The DWMA also serves as a cornerstone for re-screening to determine if the movement corrections prescribed are working. Identifying a link between monitoring findings and incidence of injury to prevent them before they happen is perhaps the ‘holy grail’ in coaching. In this manner, the DWMA allows a coach to enact a movement screen with a high rate of frequency to monitor progress and make appropriate training adjustments without sacrificing the athlete’s time training.
There’s nothing worse than being unable to determine if you’re making any progress with a training program you’ve given to an athlete. DWMA allows the coach to feedback the data to athletes and coaches better, which helps immensely with “buy-in” and also provides an opportunity to have discussions on live data, rather than just what happened last month.

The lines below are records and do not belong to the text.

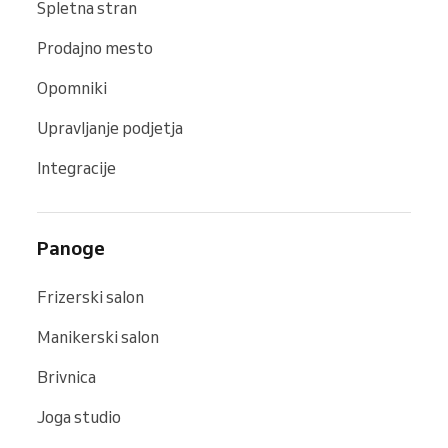
Spletna stran
Prodajno mesto
Opomniki
Upravljanje podjetja
Integracije
Panoge
Frizerski salon
Manikerski salon
Brivnica
Joga studio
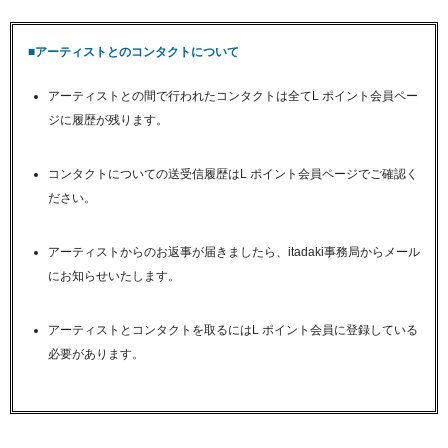
■アーティストとのコンタクトについて
アーティストとの間で行われたコンタクトは全てL ポイント会員ペー
ジに履歴が残ります。
コンタクトについての送受信履歴はL ポイント会員ページでご確認く
ださい。
アーティストからのお返事が届きましたら、itadaki事務局からメール
にお知らせいたします。
アーティストとコンタクトを取るにはL ポイント会員に登録している
必要があります。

So, what’s the bottom line?
If you’re a coach or someone who prescribes exercise for individuals, you must have the means to distinguish between movement dysfunction and movement deficiency when athletes come to you. If you don’t do this, there’s a good chance you are trying to treat each athlete the same by giving them a standard training program without first addressing their movement problems.
Without this crucial piece up front, ANY training program will at best be suboptimal, and at worst get athletes injured.
Movement ability is critical, so be sure that you’re screening and assessing with DWMA first!